- It seems difficult to ascertain the long-term impact of the Russia-Ukraine war on the Australian economy.
- At present, the Australian economy seems to be performing relatively well than many other advanced economies.
- Amidst a substantial rise in inflation, the RBA has brought forward its rate hike projections.
After facing multiple obstacles in the form of the global pandemic and supply-side disruptions, the Australian economy is now staring at the devastating effects of the Russia-Ukraine war. While some effects of these disruptions can already be felt across major industries, the long-term impact of the war is difficult to ascertain. Thus, it seems imperative for the economy to devise a comprehensive plan to counter war-related uncertainty.
Going by the official employment and GDP statistics, the Australian economy has performed quite well despite global uncertainties. The resumption of business activity, combined with a return of the labour force, created a perfect ground for economic stability as soon as virus-related fears subsided. However, just as is the case with most economies, Australia’s pandemic recovery seems to have been interrupted by the Russia-Ukraine conflict.
The immediate impacts of the war have largely shaped up in the form of rising inflation and a potential slowdown in economic growth. Further uncertainty is added by the fact that the Australian economy had already been under the influence of increasing inflation due to supply chain issues and soaring consumer demand. However, experts suggest that these effects could become more pronounced in the Australian economy if the war does not terminate soon.
Effects of sanctions on prices
Most nations have taken a non-violent stand against Russia by implementing sanctions on its exports and destabilising its financial ecosystem. Self-sanctioning has also become a prominent phenomenon as lesser companies want to conduct their operations in Russia. These activities have halted trade channels while exacerbating the supply-chain bottlenecks.
Meanwhile, prevailing sanctions on Russia have become significant for economies like Australia due to a ripple effect observed in commodity prices. Oil and gas prices were the first to shoot up as soon as news of the Russia-Ukraine war broke out. With the war intensifying, several countries have introduced bans on oil imports from Russia, prompting retaliation by the Russian government.
Fears loom that the escalation of war can further hurt the oil supply, causing energy prices to rise across the globe. While Australia may not be directly dependent on Russia for its oil imports, the threat of Russia’s retaliation to sanctions looms from many miles away.
Along with oil and gas, the prices of other commodities have also surged on the back of rising tensions. In particular, wheat prices initially reached unforeseen levels, reaching all-time highs due to the closure of Ukrainian ports.
It is worth noting that Ukraine and Russia hold a major market share in total international imports of food grains. Meanwhile, both countries are huge exporters of corn and sunflower seeds, which could also see an impact of the war. These inflationary concerns surfacing in the foreground seem to be provoking already battered economies.
Interest rate hike expectations
While inflationary fears are mounting, the Australian central bank has not yet increased interest rates to combat inflation. However, the current rise in energy and commodity prices has added further heat to the discussion around interest rates.
Several experts expect the Reserve Bank of Australia (RBA) to increase interest rates by June this year. Meanwhile, the financial market is bracing for multiple rate hikes of 25 basis points each by the end of 2022. Speculations are rife that the central bank may need to take strict action in case inflationary spells become more pronounced. This means embracing rate hikes at a quicker speed than expected.
It seems essential for the central bank to address growing inflation at the earliest as rising prices of essential commodities could dent consumer spending on bigger purchases. This would mean a dip in investment and overall household spending, impeding the pace of economic growth.
What can be expected?
Since the pandemic ensued, the Australian economy is leaving no stone unturned to return to normalcy. However, the economy is facing back-to-back challenges in the form of virus-induced restrictions, supply chain disruptions, the Russia-Ukraine war and the devastation caused by floods.
All these market forces have somehow contributed to a slower economic recovery. At the very least, these factors have hurt consumer sentiment and delayed business activity, weighing on economic activity.
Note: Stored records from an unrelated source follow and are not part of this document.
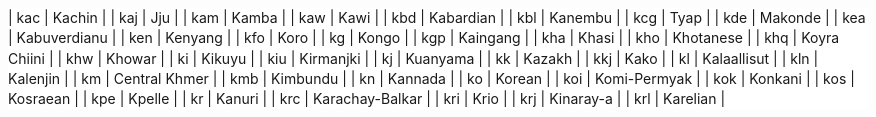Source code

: | kac           | Kachin                      |
| kaj           | Jju                         |
| kam           | Kamba                       |
| kaw           | Kawi                        |
| kbd           | Kabardian                   |
| kbl           | Kanembu                     |
| kcg           | Tyap                        |
| kde           | Makonde                     |
| kea           | Kabuverdianu                |
| ken           | Kenyang                     |
| kfo           | Koro                        |
| kg            | Kongo                       |
| kgp           | Kaingang                    |
| kha           | Khasi                       |
| kho           | Khotanese                   |
| khq           | Koyra Chiini                |
| khw           | Khowar                      |
| ki            | Kikuyu                      |
| kiu           | Kirmanjki                   |
| kj            | Kuanyama                    |
| kk            | Kazakh                      |
| kkj           | Kako                        |
| kl            | Kalaallisut                 |
| kln           | Kalenjin                    |
| km            | Central Khmer               |
| kmb           | Kimbundu                    |
| kn            | Kannada                     |
| ko            | Korean                      |
| koi           | Komi-Permyak                |
| kok           | Konkani                     |
| kos           | Kosraean                    |
| kpe           | Kpelle                      |
| kr            | Kanuri                      |
| krc           | Karachay-Balkar             |
| kri           | Krio                        |
| krj           | Kinaray-a                   |
| krl           | Karelian                    |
With some of these market forces intensifying each passing day, a large blow to consumer spending could be seen in the economy. In such a case, the central bank may delay its tightening measures to allow for greater liquidity. This strategy has somehow worked in the post-pandemic world, but at the cost of rising inflation.
Experts suggest that monetary and fiscal policy tightening might not be optimal to tackle inflation amidst the Russia-Ukraine war. With wages remaining relatively steady, high interest rates could cause more damage than benefits, prompting businesses to curtail investments.
Thus, the RBA needs to manage inflation while keeping track of economic growth. At present, the central bank wants wages to reach the pre-existing target before increasing the cash rate to maintain affordability among households.
Achieving higher wages within a short span of time seems tough due to existing contractual agreements. Thus, the RBA has changed its existing stance on interest rates, bringing forward its rate hike expectations. Overall, the central bank will have to consider a range of crucial market forces before embracing its first-ever interest rate hike.